Why it matters: The U.S. Supreme Court has also chosen to review the standard for awarding a prevailing party in a copyright case its attorneys' fees in Kirtsaeng v. John Wiley & Sons, Inc. The Kirtsaeng case presents what the Petitioner has called a "hopeless" split among the U.S. Circuit Courts of Appeal that, if resolved, may eliminate a venue advantage for plaintiffs in certain jurisdictions.
Detailed discussion: On January 15, 2016, the U.S. Supreme Court granted certiorari in Kirtsaeng v. John Wiley & Sons, Inc., to review the standard for awarding attorneys' fees under Section 505 of the Copyright Act (17 U.S.C. §505).
This is a return trip to the Supreme Court for these parties. In 2013, the Court (reversing the Second Circuit Court of Appeals) held that Kirtsaeng (a Thai national who purchased low cost foreign editions of textbooks outside the United States and sold them in the United States for a profit) did not infringe the copyrights on those textbooks owned by John Wiley because of the "first sale" doctrine. Since that decision, Kirtsaeng (i.e., the prevailing party) has been unsuccessfully attempting to recover his reasonable attorneys' fees incurred in connection with that litigation.
A Split In The Circuits
Section 505 of the Copyright Act provides that a district court "may" award a reasonable attorney's fee to a "prevailing party."

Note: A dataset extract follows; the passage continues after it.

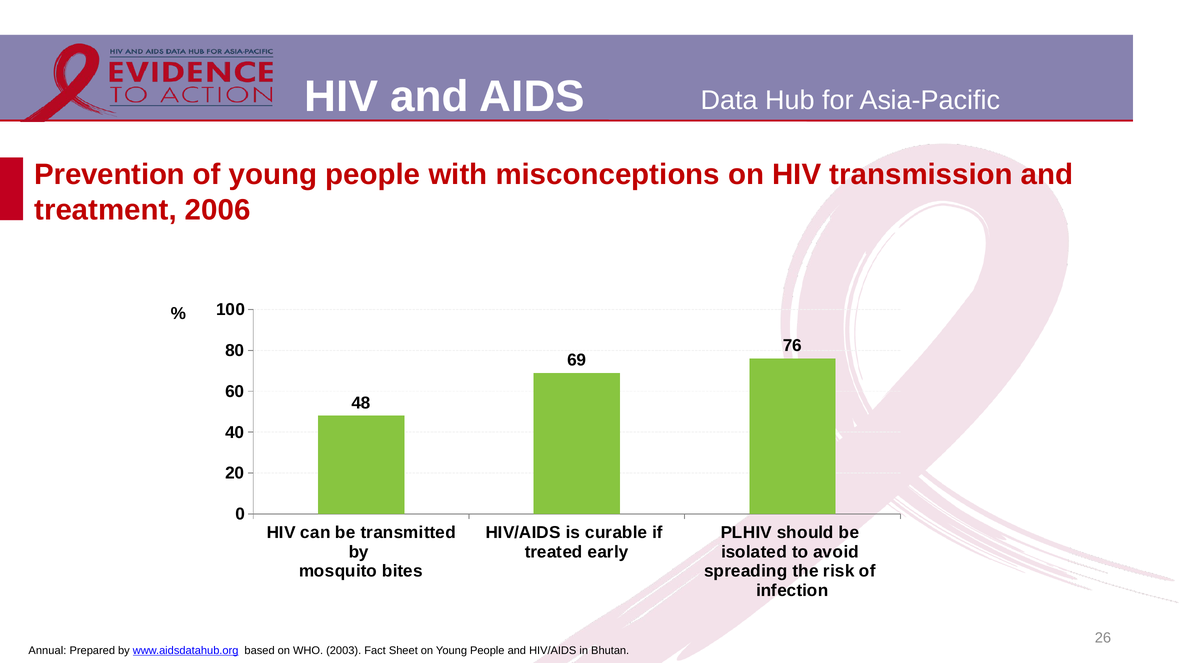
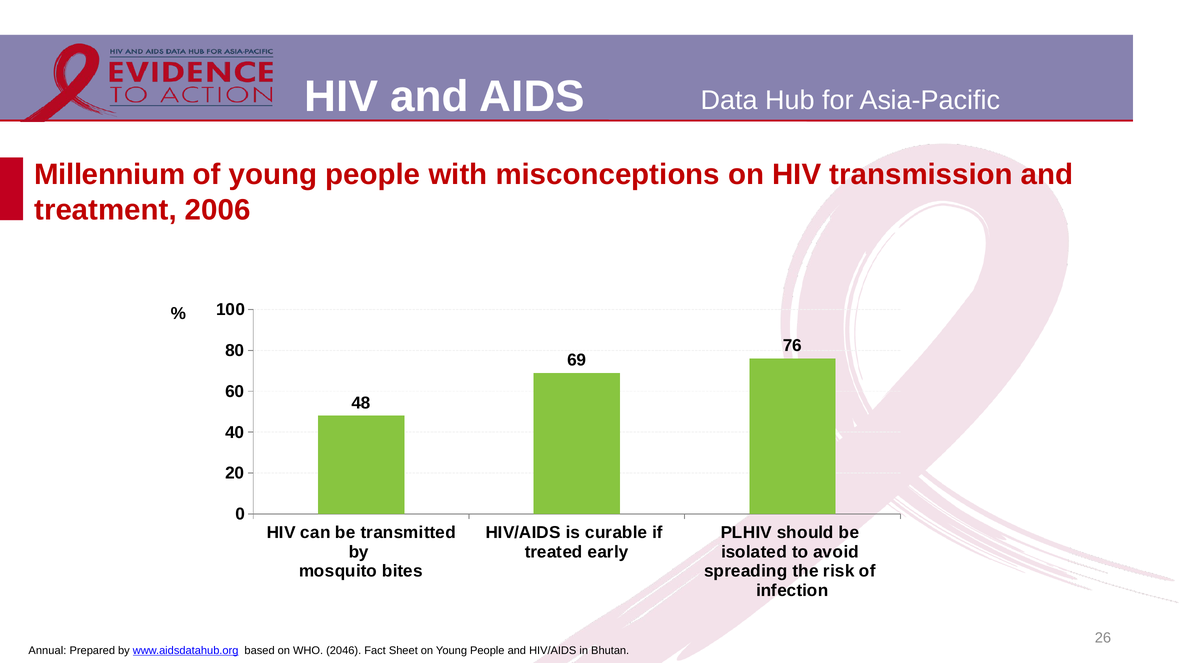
Prevention: Prevention -> Millennium
2003: 2003 -> 2046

Kirtsaeng argues that a split in the appellate circuits' interpretation of this statute adversely affected the outcome of his fee award (based solely on where he was originally sued). According to Kirtsaeng, he would have: (1) obtained his fees in the Ninth or Eleventh Circuit, because they only ask if the prevailing party's claim or defense furthered the interests of the Copyright Act; (2) been entitled to a rebuttable presumption in favor of recovering his fees in the Fifth or Seventh Circuits; and (3) likely obtained his fees in the Third, Fourth, or Sixth Circuits—which apply the four "non-exclusive" factors set forth in the Supreme Court's 1994 Fogerty v. Fantasy, Inc. decision (i.e., frivolousness, motivation, objective unreasonableness, and considerations of compensation and deterrence).
Kirtsaeng's Brief continues that, unlike the above-mentioned circuits, the Second Circuit (where he was sued) relies on precedent that places "substantial weight" on whether the losing party's claim or defense was "objectively unreasonable" (i.e., whether it was "clearly without merit or devoid of legal or factual basis"). And, the Second Circuit upheld the district court's denial of Kirtsaeng's attorneys' fees (even though many factors weighed in favor of awarding them), because "th[o]se factors did not outweigh the 'substantial weight' afforded to John Wiley and Sons' objective reasonableness." Indeed, according to Kirtsaeng, the Second Circuit has violated the Supreme Court's Fogerty opinion by keying its standard to the "blameworthiness" of the parties and by actually creating a presumption against the award of attorneys' fees (as an "unreasonable" case is one that is, by definition, outside the norm of a usual claim).
Kirtsaeng concludes that the proper standard is that followed by the Ninth and Eleventh Circuits (because it advances the aims of the Copyright Act set forth in Fogerty, including the encouragement of defendants to litigate meritorious copyright defenses so as to demarcate the boundaries of the law as clearly as possible). But, echoing the Court's opinion in Octane Fitness, LLC v. ICON Health & Fitness, Inc. addressing the award of attorneys' fees in patent cases, Kirtsaeng also asserts that the ultimate determination by the district court should be based on the "totality of the circumstances" and take into account any equitable factors that are relevant and "faithful to the purpose of the Copyright Act."
Kirtsaeng's Brief was filed on February 22, 2016. Amicus briefs by Public Knowledge and the Intellectual Property Owners Association have also been filed. Oral argument has been set for April 25, 2016.